È vero, l’ideale animalista vorrebbe gli equidi liberi e mai confinati, imbrigliati, soggiogati alla nostra volontà, obbligati a saltare, correre, danzare, scapicollarsi lungo campi e percorsi. Ma si dà il caso che la maggior parte dei cavalli oggi sia impiegata nello sport o nel lavoro, cosicché le condizioni di vita e la qualità del rapporto con l’uomo rivestono per loro un peso fondamentale. Piccole ma significative accortezze nella gestione quotidiana possono fare la differenza. Il cavallo si gioverebbe assai di non rimanere sellato, come troppo spesso accade, anche parecchie ore ad attendere il cavaliere in scuderia o sul van fra una gara e l’altra. Come pure è importante per la sua salute fisica e mentale uscire ogni giorno, e non solo per uno sforzo breve e intenso. Organizzare la possibilità di lasciare i cavalli liberi al paddock per trascorrere del tempo senza sollecitazioni, passeggiarli regolarmente a mano o in sella in ambienti naturali, recarsi in scuderia per due passi all’esterno anche di lunedì dopo il concorso, sono indispensabili e civili abitudini.

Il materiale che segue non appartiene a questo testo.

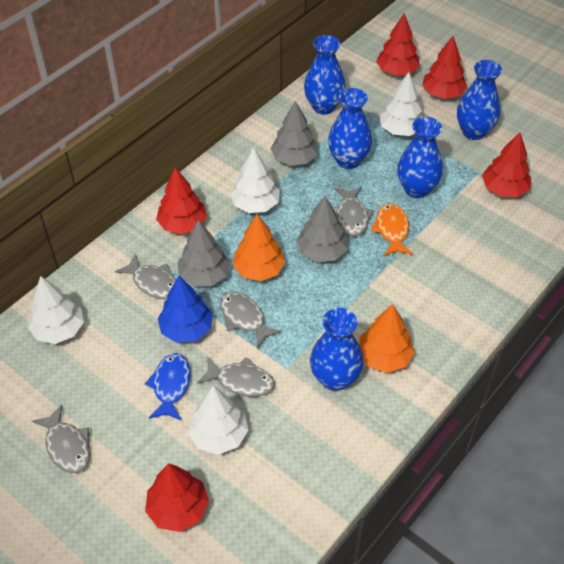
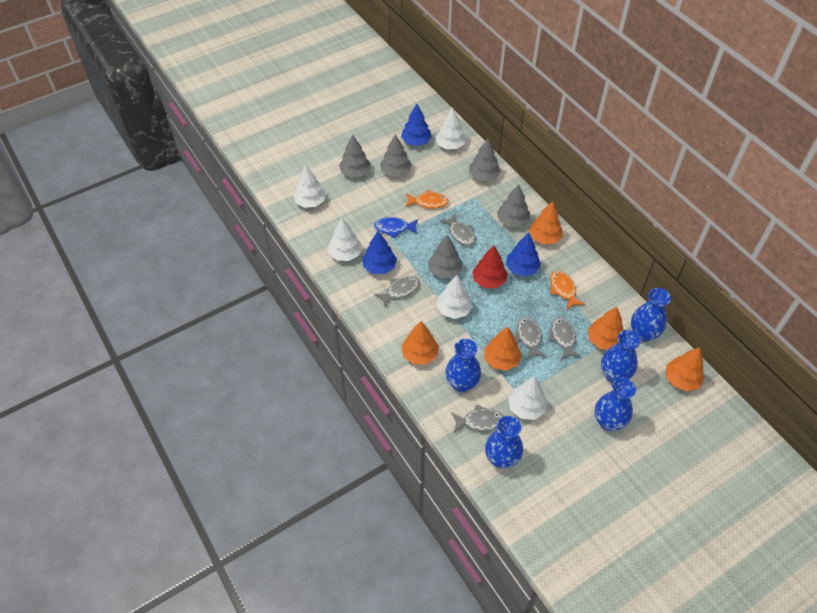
blue tree: [158,275,213,343] = 1 -> [362,231,397,274] [401,104,432,146] [506,233,541,276] = 3
grey tree: [177,220,230,286] [271,101,318,166] [296,196,348,262] = 3 -> [339,135,370,177] [380,134,412,177] [428,235,463,278] [469,139,501,181] [497,184,530,227] = 5
orange fish: [370,203,413,256] = 1 -> [405,190,449,209] [550,271,585,310] = 2
orange tree: [233,214,286,281] [359,304,415,373] = 2 -> [401,321,439,364] [484,327,522,371] [529,201,563,245] [588,307,624,350] [666,347,705,391] = 5
red tree: [145,463,209,532] [156,168,207,234] [376,13,420,76] [422,36,467,99] [482,132,531,197] = 5 -> [472,245,508,288] = 1
white tree: [28,276,84,344] [188,386,248,455] [230,147,280,213] [379,72,424,136] = 4 -> [293,165,326,208] [328,218,362,261] [435,107,466,149] [436,275,473,319] [508,376,548,420] = 5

Affidarsi completamente alla gestione altrui, senza verificare la quotidianità del proprio cavallo – un essere vivente e non una barca o una moto, ricordiamolo – è assurdo. Solo pochi fortunati possono contare sull’assistenza di quei favolosi groom professionisti che accompagnano i migliori cavalieri in giro per il mondo, e spesso circoli e maneggi ricorrono a manodopera non specializzata, sfruttata e di conseguenza poco motivata. Gli istruttori possono essere senz’altro persone coscienziose, ma pure spregiudicati mercanti.
È dunque indispensabile che sia il proprietario a maturare in fretta quel tanto di conoscenza che gli permetta, per esempio, di comprendere l’importanza di fornire al cavallo un fieno di buona qualità da somministrare in pasti frequenti, senza cedere alla semplificazione del solo, più calorico mangime. E ancora, conta la cura delle bardature, perché infliggere al cavallo sottosella e finimenti incrostati di sudore, oppure selle bisognose di una nuova imbottitura, può arrecare brutte fiaccature. È il tempo, in fondo, il primo valore aggiunto nel legame con l’equino, persino quello in cui il posteriore umano, una volta scavalcato l’arcione, si posa sulla sua schiena: lentamente, per favore, e non piombando a peso morto come se ci si buttasse su una poltrona! È ovvio che un aiuto dovrebbe giungere dal mondo istituzionale, dalle strutture.